Alain Mabanckou es un escritor y profesor franco-congoleño. En 2006 ganó el Prix Renaudot por su novela Mémoires de porc-épic. También recibió el Gran Premio de Literatura Henri-Gal de la Academia Francesa en 2012. Enseña literatura francófona en la Universidad de California-Los Ángeles (UCLA), ciudad de la que eligió hablarnos en su entrevista Gran Tour. Durante todo el mes de agosto, encontrará aquí los demás episodios de nuestra emblemática serie de verano «Gran Tour».
En las primeras líneas de Rumeurs d’Amériques, usted escribe: «He esperado unos 15 años para dirigir al fin la mirada fuera de mi país de origen, el Congo, o de mi país adoptivo, Francia». ¿Por qué mira a Estados Unidos en general, y a Los Ángeles en particular?
Cuando llegas a un lugar nuevo, a un territorio nuevo, primero tienes que ser capaz de echar raíces en tu experiencia, en tus recuerdos, en tu vida cotidiana, para que cuando te alejes de él, empieces a sentir la su ausencia.
Para poder escribir sobre un territorio, es esencial que la noción de ausencia resuene en mí. Necesito sentir un vacío. Para mí, escribir es una forma de llenar ese vacío. Si escribo mucho, por ejemplo, sobre la ciudad de Pointe-Noire en Congo-Brazzaville, es porque la reencontré en Francia; en cuanto me fui a Estados Unidos, sentí una doble nostalgia: por Congo-Brazzaville y por Francia.
Ahora, como vivo en Estados Unidos desde hace tantos años, cada vez que vengo a Francia tengo la impresión de que también me llama mi hogar estadounidense. Con el tiempo, fue esa sensación la que empezó a crear en mí la necesidad de escribir sobre mi experiencia en Estados Unidos. Muchos editores me decían que tenía que escribir la «gran novela americana» de la década, para impresionar al público. Pero uno sólo puede escribir sobre lo que mejor conoce. Creo que fue el tiempo lo que acabó por orientarme hacia Estados Unidos.
Usted dice que no quiere forzar las cosas, sino esperar a que vengan a usted. Dice que las cosas «se conectan» con su universo creativo. ¿Qué quiere decir con ese verbo? ¿Hay elementos que tienen que adaptarse a su universo creativo o, por el contrario, es su universo creativo el que busca dejarse influir por ese otro espacio que está descubriendo?

### [OBJETIVO DEL EJERCICIO]
Transcriba literalmente todo el fragmento de la entrevista a Alain Mabanckou comprendido entre «Ahora, como vivo» y «que está descubriendo?», ambos incluidos.

### [DATOS PARA REVISIÓN]
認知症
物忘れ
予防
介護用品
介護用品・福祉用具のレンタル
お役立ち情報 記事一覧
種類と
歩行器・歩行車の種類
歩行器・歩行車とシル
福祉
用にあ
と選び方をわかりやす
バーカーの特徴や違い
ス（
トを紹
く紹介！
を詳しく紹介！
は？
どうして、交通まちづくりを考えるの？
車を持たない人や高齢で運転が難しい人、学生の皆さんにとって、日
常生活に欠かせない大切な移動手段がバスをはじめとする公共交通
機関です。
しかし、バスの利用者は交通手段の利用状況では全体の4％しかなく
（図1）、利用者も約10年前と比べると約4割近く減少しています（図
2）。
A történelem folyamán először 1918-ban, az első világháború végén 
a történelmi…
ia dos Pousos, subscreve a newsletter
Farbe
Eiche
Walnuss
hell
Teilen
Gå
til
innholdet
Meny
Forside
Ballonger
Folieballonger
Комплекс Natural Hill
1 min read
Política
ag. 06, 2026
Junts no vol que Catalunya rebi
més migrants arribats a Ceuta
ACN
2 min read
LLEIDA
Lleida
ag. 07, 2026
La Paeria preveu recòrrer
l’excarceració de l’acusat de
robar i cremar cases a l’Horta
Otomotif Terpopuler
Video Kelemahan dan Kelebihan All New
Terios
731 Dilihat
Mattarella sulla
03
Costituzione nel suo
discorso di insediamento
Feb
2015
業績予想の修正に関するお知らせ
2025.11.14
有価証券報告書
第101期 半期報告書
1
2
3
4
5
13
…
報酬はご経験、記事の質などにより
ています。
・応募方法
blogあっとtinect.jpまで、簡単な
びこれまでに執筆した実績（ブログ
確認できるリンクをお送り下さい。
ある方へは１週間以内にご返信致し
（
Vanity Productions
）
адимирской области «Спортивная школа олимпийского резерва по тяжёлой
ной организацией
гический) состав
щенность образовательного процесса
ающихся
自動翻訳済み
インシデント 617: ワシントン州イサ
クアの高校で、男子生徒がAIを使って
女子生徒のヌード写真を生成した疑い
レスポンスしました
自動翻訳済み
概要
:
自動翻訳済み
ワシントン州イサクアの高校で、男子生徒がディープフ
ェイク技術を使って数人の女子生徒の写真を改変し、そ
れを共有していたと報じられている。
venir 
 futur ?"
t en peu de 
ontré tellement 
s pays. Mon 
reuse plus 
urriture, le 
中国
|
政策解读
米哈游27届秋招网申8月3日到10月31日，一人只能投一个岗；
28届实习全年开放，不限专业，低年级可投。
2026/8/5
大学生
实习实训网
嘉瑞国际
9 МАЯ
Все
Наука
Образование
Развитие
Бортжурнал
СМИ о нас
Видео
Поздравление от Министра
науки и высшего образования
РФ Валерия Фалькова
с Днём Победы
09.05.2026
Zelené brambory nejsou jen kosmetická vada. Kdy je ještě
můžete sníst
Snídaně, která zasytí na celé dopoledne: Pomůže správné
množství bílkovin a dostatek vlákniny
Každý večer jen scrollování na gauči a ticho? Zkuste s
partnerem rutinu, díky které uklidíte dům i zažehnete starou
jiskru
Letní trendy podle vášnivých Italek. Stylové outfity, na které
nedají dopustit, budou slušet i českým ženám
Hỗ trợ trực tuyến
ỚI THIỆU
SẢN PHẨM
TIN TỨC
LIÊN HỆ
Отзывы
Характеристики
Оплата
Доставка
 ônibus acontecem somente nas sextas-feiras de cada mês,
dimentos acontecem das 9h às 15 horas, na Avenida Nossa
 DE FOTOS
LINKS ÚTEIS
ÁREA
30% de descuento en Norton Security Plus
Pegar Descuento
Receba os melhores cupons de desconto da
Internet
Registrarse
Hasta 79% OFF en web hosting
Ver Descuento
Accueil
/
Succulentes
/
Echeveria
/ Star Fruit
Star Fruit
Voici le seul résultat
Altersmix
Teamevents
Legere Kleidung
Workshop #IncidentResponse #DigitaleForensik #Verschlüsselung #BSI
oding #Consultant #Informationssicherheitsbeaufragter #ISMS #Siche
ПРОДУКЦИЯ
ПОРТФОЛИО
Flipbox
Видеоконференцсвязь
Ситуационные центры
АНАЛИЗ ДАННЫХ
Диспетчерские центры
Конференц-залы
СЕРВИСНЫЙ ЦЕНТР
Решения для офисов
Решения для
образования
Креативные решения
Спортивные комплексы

### [RESULTADO DEL EJERCICIO]
Ahora, como vivo en Estados Unidos desde hace tantos años, cada vez que vengo a Francia tengo la impresión de que también me llama mi hogar estadounidense. Con el tiempo, fue esa sensación la que empezó a crear en mí la necesidad de escribir sobre mi experiencia en Estados Unidos. Muchos editores me decían que tenía que escribir la «gran novela americana» de la década, para impresionar al público. Pero uno sólo puede escribir sobre lo que mejor conoce. Creo que fue el tiempo lo que acabó por orientarme hacia Estados Unidos.
Usted dice que no quiere forzar las cosas, sino esperar a que vengan a usted. Dice que las cosas «se conectan» con su universo creativo. ¿Qué quiere decir con ese verbo? ¿Hay elementos que tienen que adaptarse a su universo creativo o, por el contrario, es su universo creativo el que busca dejarse influir por ese otro espacio que está descubriendo?